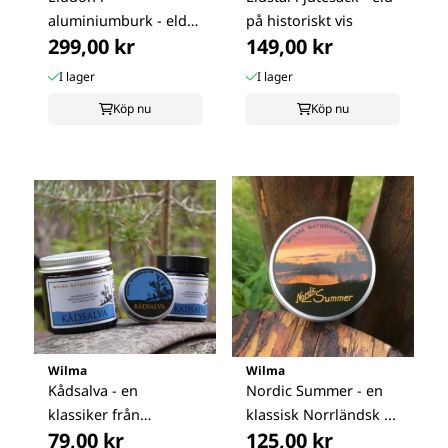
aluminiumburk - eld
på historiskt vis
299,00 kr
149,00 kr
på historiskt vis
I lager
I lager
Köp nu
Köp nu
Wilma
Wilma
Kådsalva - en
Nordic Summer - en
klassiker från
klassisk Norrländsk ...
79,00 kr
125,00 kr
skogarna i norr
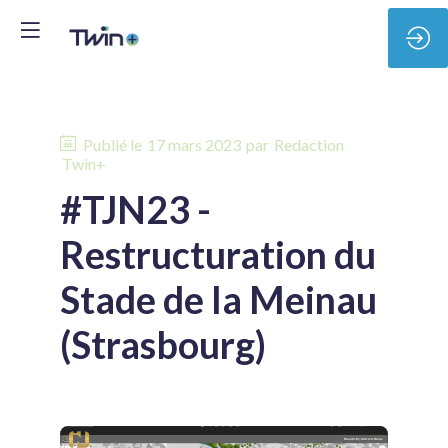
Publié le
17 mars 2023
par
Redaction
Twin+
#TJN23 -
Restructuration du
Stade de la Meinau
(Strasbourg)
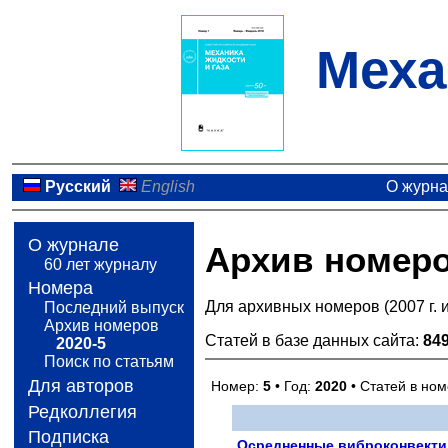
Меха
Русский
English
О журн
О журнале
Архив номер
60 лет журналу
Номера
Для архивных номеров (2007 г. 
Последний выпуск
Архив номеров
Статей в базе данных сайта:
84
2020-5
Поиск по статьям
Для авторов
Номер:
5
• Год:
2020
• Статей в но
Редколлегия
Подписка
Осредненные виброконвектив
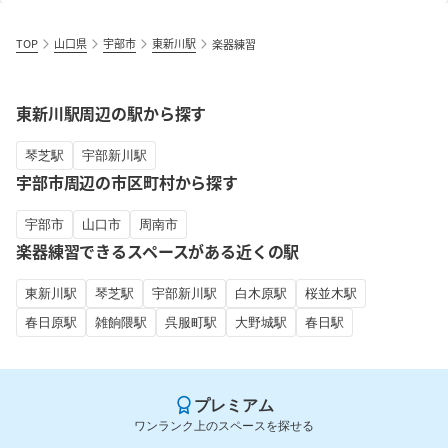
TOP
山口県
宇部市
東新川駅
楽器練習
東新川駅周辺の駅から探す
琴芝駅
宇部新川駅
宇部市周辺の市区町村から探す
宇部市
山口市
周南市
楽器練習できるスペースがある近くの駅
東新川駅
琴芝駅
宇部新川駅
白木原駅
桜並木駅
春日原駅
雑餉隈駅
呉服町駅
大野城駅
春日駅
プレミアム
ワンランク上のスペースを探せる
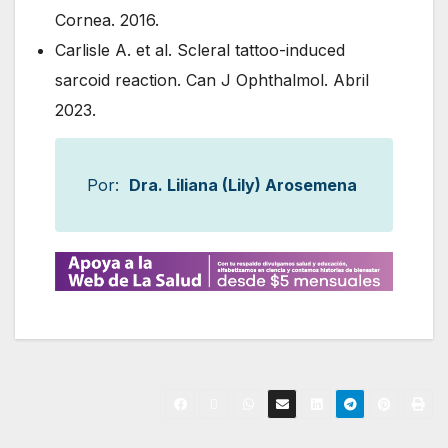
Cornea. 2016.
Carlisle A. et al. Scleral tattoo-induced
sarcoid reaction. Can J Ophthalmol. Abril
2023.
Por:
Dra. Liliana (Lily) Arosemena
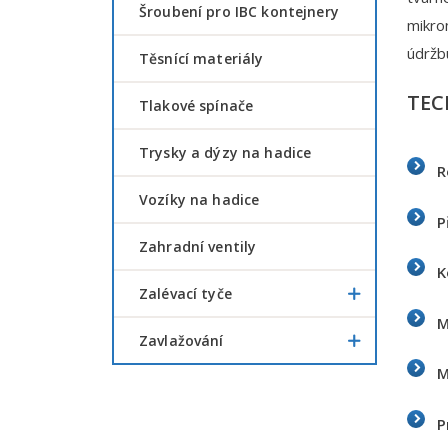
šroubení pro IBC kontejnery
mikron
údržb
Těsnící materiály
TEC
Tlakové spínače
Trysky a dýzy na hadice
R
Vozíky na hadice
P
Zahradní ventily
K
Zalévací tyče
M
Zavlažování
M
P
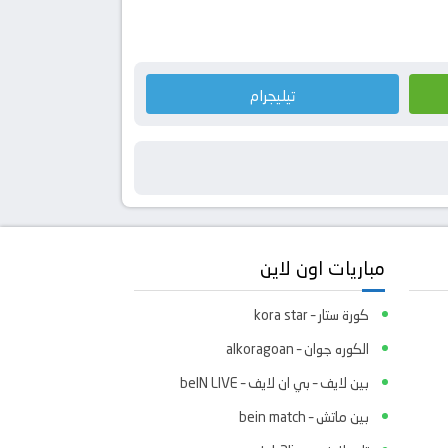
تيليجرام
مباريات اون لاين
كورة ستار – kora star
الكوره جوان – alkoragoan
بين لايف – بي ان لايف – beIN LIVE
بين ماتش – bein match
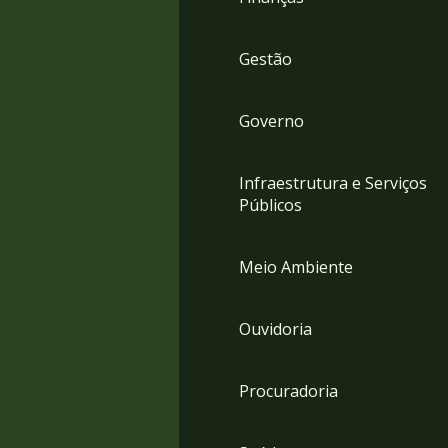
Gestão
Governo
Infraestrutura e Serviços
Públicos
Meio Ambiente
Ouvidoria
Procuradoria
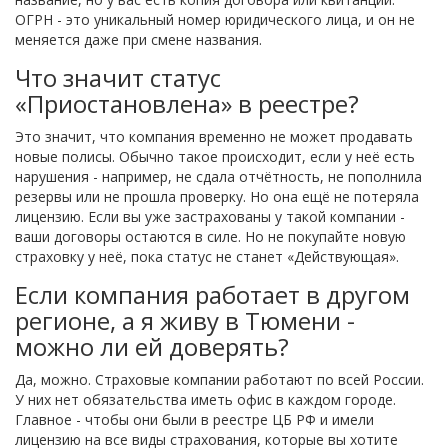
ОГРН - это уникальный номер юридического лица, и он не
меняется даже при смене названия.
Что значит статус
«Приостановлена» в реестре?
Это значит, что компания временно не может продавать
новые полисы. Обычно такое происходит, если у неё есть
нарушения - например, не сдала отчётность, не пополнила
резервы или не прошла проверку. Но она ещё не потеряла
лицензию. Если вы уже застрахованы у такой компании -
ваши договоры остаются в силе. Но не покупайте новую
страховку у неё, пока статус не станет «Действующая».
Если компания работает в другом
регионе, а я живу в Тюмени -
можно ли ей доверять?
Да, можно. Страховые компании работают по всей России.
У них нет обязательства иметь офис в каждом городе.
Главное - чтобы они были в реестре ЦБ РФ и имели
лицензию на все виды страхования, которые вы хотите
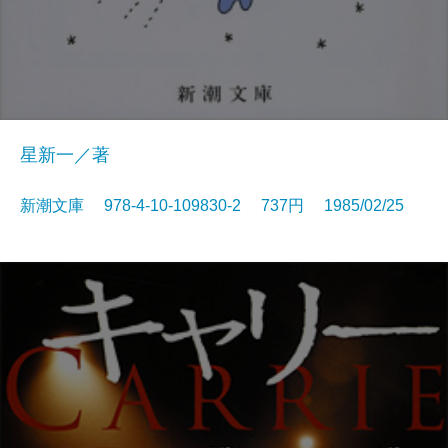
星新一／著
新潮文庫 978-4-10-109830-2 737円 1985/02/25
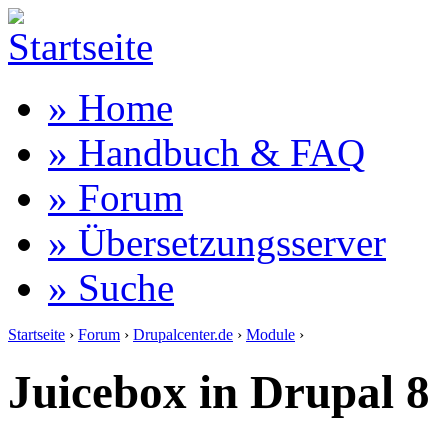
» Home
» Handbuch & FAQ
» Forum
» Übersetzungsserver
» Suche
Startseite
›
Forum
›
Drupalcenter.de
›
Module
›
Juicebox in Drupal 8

...

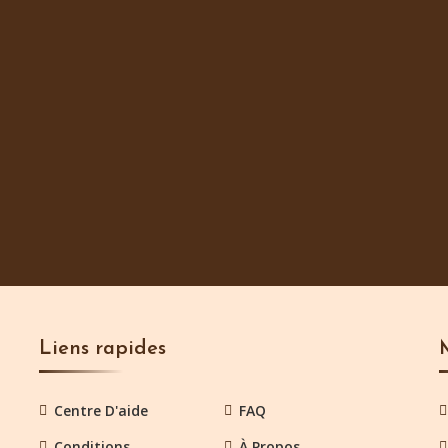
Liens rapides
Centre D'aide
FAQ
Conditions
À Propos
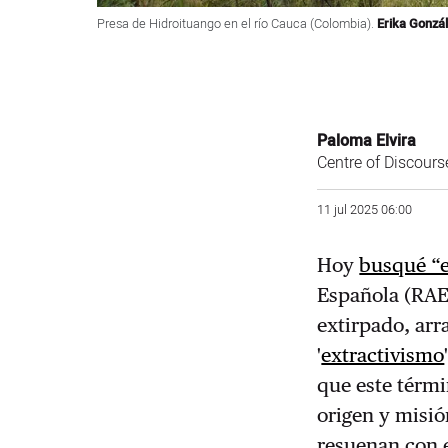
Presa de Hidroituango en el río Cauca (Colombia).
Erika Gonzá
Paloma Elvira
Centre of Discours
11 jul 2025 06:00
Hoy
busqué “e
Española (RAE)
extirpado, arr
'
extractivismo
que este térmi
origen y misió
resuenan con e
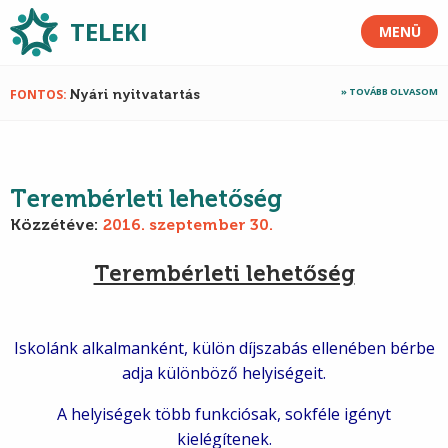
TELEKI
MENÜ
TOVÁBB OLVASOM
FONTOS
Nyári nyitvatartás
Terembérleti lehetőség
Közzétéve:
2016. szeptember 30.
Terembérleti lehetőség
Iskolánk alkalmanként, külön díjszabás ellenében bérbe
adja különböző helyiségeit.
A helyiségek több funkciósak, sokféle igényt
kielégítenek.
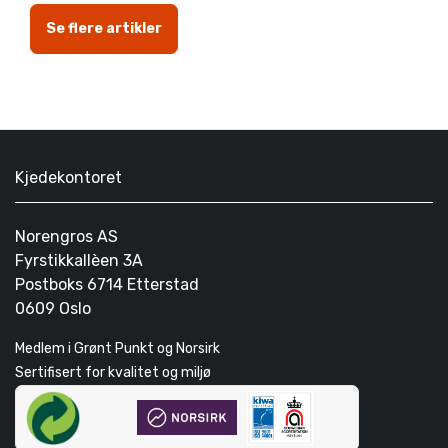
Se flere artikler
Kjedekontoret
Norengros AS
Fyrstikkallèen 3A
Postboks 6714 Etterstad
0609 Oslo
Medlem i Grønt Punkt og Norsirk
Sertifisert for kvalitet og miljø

__What the task requires__:
Search the material for the string "значит" and show every line that has it.

__Solution to this exercise__:
Что значит статус
Это значит, что компания временно не может продавать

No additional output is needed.